=== INPUT FOR THIS TASK ===

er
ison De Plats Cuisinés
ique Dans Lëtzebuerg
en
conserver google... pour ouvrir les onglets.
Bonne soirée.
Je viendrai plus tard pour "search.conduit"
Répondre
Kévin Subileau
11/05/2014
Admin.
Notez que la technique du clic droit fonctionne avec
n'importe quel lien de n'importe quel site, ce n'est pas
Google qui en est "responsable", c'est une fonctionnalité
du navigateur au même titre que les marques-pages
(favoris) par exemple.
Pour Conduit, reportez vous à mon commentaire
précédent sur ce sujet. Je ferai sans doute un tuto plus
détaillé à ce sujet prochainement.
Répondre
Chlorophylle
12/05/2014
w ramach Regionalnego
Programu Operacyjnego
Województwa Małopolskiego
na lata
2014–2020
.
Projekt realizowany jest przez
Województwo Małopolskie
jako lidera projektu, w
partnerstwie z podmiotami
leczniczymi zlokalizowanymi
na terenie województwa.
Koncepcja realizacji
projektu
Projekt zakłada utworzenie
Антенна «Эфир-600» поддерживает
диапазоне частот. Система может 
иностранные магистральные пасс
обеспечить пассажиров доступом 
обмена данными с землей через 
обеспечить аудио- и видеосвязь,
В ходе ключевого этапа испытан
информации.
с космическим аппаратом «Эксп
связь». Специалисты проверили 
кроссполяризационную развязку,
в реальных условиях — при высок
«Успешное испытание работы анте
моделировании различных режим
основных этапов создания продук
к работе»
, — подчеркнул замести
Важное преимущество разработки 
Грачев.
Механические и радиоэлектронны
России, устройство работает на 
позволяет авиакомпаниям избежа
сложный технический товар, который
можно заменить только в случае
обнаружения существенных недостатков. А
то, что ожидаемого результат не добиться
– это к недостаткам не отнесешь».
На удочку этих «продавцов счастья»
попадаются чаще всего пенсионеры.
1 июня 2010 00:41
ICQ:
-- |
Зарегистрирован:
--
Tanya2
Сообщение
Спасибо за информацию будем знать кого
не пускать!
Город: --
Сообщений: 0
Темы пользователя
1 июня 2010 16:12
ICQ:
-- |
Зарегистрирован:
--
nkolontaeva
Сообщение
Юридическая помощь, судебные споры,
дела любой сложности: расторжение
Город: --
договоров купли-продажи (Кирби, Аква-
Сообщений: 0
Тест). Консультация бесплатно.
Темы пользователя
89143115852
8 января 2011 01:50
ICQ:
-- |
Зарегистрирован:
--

===

AIM OF THE TASK: List every line of the rows above that contains the word "sujet".

RESPONSE BELOW:
précédent sur ce sujet. Je ferai sans doute un tuto plus
détaillé à ce sujet prochainement.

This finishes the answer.